The stakes for the US president can be seen in a chief

element of his stimulus programme. Mr Eggen of the

Post

observed that most firms specialising in the transit and

high-speed rail projects dear to Mr Obama’s heart are based

overseas. Bombardier, of Canada, and Alstom, of France,

provide two examples. Transurban Group, of Australia, is a

world leader in the development of toll roads. It happens to

be already at work on high-speed toll lanes along the Capital

Beltway, in Washington.

Telecommunications is another area important to Mr Obama,

whose stimulus sets aside $7.2 billion for upgrading broadband

networks in the United States. Alcatel-Lucent, of France, with its

New Jersey-based research arm Bell Labs, would appear to be a

prime contender for some work under the plan.

The president’s stimulus package is very new; so, too, is the race

for preferment that it has set off. But already one thing is clear.

According to federal statistics cited by the

Post

, foreign-owned

firms employ 5.3 million workers in the US, spend $336 billion on

US payrolls, and account for 20% of US exports. This constitutes a

significant presence on the American scene. Firms so situated are

not disposed to wait for trifling eligibility questions to be settled

before moving to tap into stimulus-related business.

Sanyo North America, an arm of the Japanese technology giant,

provides a case in point. Officials of the company, which broke

ground recently on a solar-panel plant in Oregon, told Mr Eggen

that they are readying their strategies. Senate records show

that the firm recently registered as a lobbying organisation in

Washington for the first time since 2001.

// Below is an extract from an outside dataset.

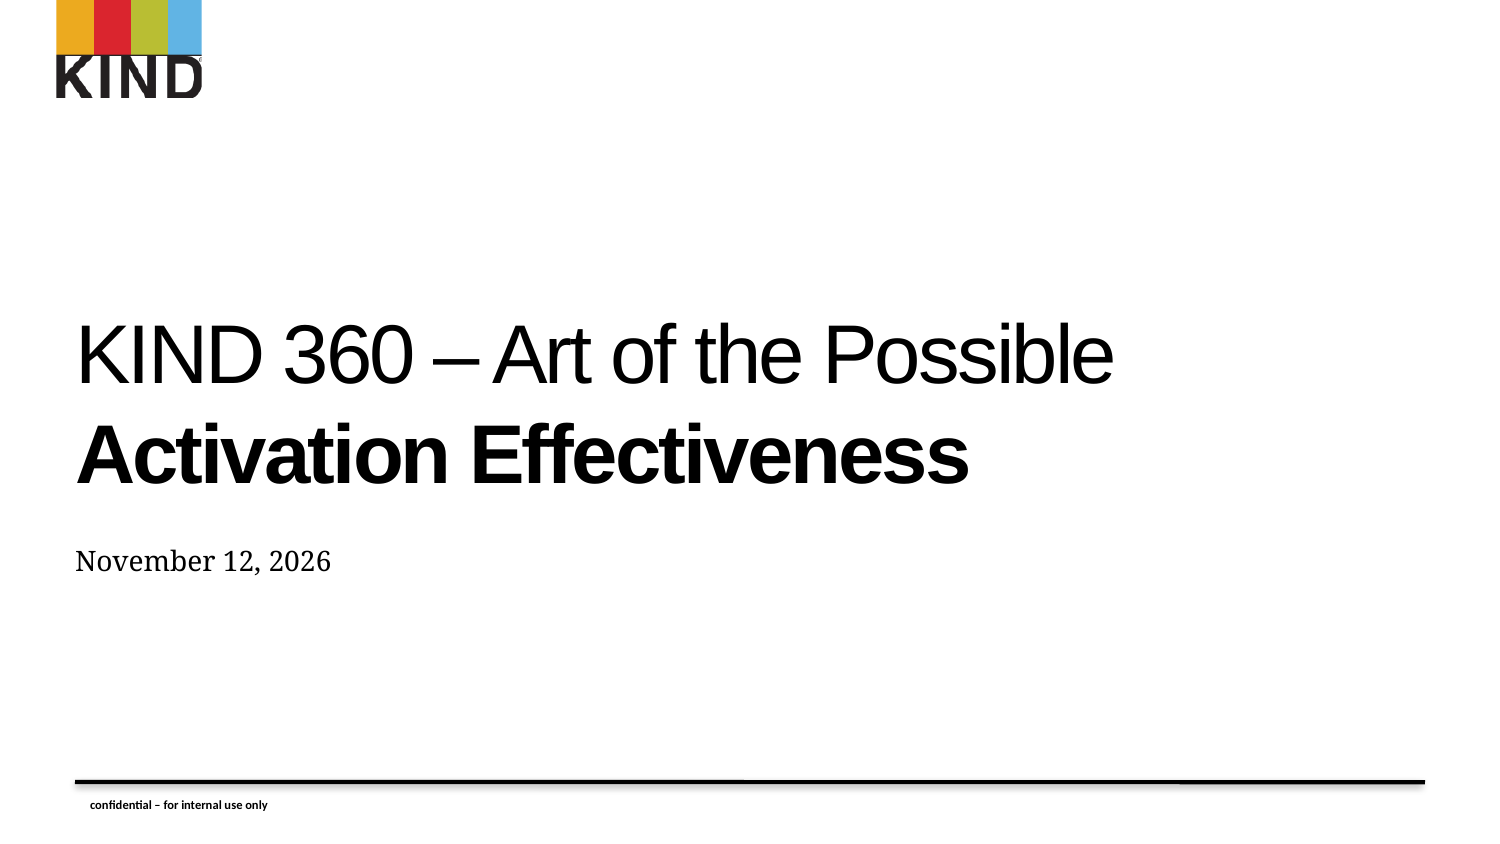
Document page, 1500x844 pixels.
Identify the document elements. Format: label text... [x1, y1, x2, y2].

Aaron S Fowles, of Sanyo’s San Diego unit, said, “With the new

stimulus package that the federal government has announced,

it is starting to appear that the US market will be a prime

location to focus much more effort on our environmental and

energy-related technology and products.”

Automotive

Canadian and American auto workers

show a new willingness to accept sacrifices

to help save their industry

The Canadian Auto Workers union on 8

th

March said that it had

reached a tentative agreement with General Motors Corp on a

freeze of wages and pensions until September 2012, together

with other concessions required to qualify the company for

Canadian government aid. GM’s Canadian unit is based in

Oshawa, Ontario, east of Toronto.

The Conservative government of Canada had made it a

condition of providing financial aid to GM and Chrysler Canada

that the union agree to bring labour costs into line with costs at

Canadian plants operated by Toyota and Honda. As in the United

States, the differential in labour costs between Japanese-owned

auto companies and others is a contentious subject in Canada.

In 2008, after 77 consecutive years as global leader in auto sales,

GM conceded first place to Toyota.

While currency fluctuation was not explicit in the agreement

announced in early March, the recent decline in value of the

Canadian dollar probably allowed the union to avoid wage

cuts. The Canadian dollar had fallen, over a year, from about

parity to a roughly 25% discount to the United States dollar.

At a news conference in Ottawa to announce the agreement,

Jim Stanford, chief economist for the union, acknowledged that,

if the Canadian currency were to return to par, labour costs at

Canadian plants would exceed those in the United States.